Texto de lectura:
----

Septiembre es el mes en el que celebramos el Día del Docente y el del Estudiante en fechas muy cercanas.
Y lo que sucede en el almanaque sucede en la realidad, donde apenas 10 días separan los homenajes a ambos.
Un proverbio zen dice: ”Cuando el alumno está listo para aprender, seguro un maestro aparecerá”. ¿Es que la condición de estudiante es previa a la del docente?
En realidad, uno es aprendiente desde que nace, pero la condición de alumno se gesta en el colegio, en el encuentro con el docente, en encontrarle sentido a la escuela y a lo que ese maestro o maestra le acerca como conocimiento y experiencia de vida.
Pero en el trayecto escolar, que empieza cada vez más temprano, hay encuentros y desencuentros.
Lo que espera el docente
El docente espera niños y a veces llegan “cuasi bebés” disfrazados de escolares: no se han separado del todo de su mamá; no han inaugurado el pensamiento simbólico; no están educados; no registran al otro; no saben jugar.
El maestro espera alumnos y se encuentra con inscriptos que van a la escuela porque es obligatoria, pero sin deseos de aprender. Dicen presente y se retiran, aunque dejen sus cuerpos. Atravesados por la tecnología, parecen dispersos, fugaces, pasivos.

----

Datos del ejercicio:
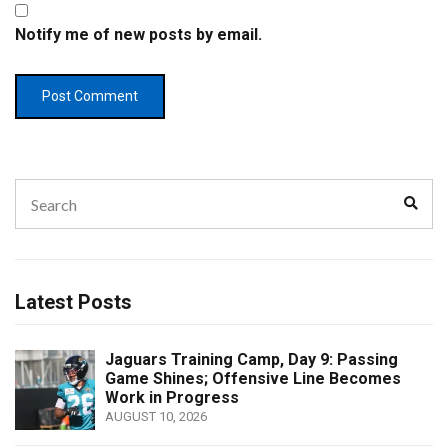
Notify me of new posts by email.
Search
Sear
for:
Latest Posts
Jaguars Training Camp, Day 9: Passing
Game Shines; Offensive Line Becomes
Work in Progress
AUGUST 10, 2026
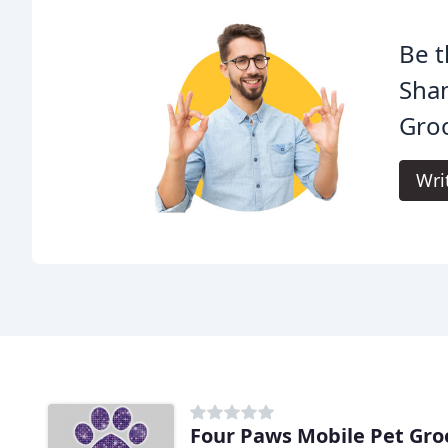
Be t
Sha
Gro
Wri
Four Paws Mobile Pet Gr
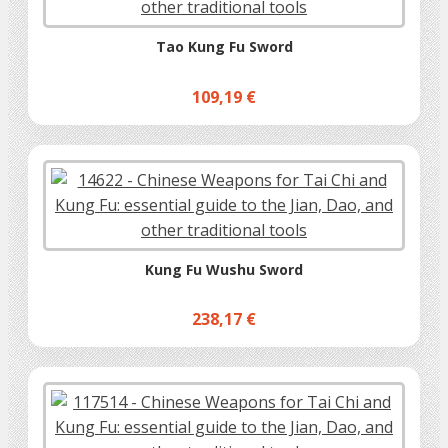
Tao Kung Fu Sword
109,19 €
Kung Fu Wushu Sword
238,17 €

----

Lista de tareas:
[1] Según el texto de lectura, ¿cuántos días separan los homenajes al docente y al estudiante?
[2] Sigue escribiendo el texto sobre docentes y alumnos a partir de su última oración.

Tus respuestas:
[1] Apenas 10 días.

[2]
El maestro espera algo de homogeneidad (por la edad) y se encuentra con la más absoluta diversidad.
El maestro espera padres que acompañen y se encuentra con la ruptura del pacto fundacional familia-escuela. ¿Cuándo dejamos de ser socios educativos?
El maestro espera respeto con su sola presencia y se encuentra con que debe ganárselo día a día.
El maestro espera reconocimiento y prestigio profesional, y se encuentra con funcionarios e instituciones que degradan su figura o la tiñen de significantes que tienen que ver con la beneficencia, el servicio, el apostolado como un modo solapado de no jerarquizar el trabajo docente.
No podríamos dejar de marcar el desencuentro con la sociedad en general, que viene desvirtuando el sentido de la escuela pidiendo cada vez más jornadas extendidas y depositando en ella responsabilidades y tareas que corresponden a la familia y a otras instituciones.

Aprender y enseñar
Ir a la escuela sin encontrarle sentido es el mayor desencuentro.
El mayor encuentro es que se junten el deseo de aprender con el deseo de enseñar, en el contexto de una familia que elige un proyecto y acompaña el proceso.
Podríamos mirar ahora la escena desde el lugar del niño: ¿y si se encuentra con un docente sin deseos de serlo? ¿Y si se encuentra con un maestro al que le molestan sus preguntas?
¿Y si se encuentra con un profesor al que no le interesa su historia como sujeto de aprendizaje y lo sostiene todo el año como enigma, como extranjero? ¿O con un docente fascinado por la tendencia actual a la rotulación, a la medicalización?
¿Y si se encuentra con un maestro que no está atravesado por la cultura y que, por ello, no es capaz de mostrarle todos los mundos posibles? ¿O con un docente que, por mirar lo que le cuesta aprender, no descubre sus capacidades y sus talentos?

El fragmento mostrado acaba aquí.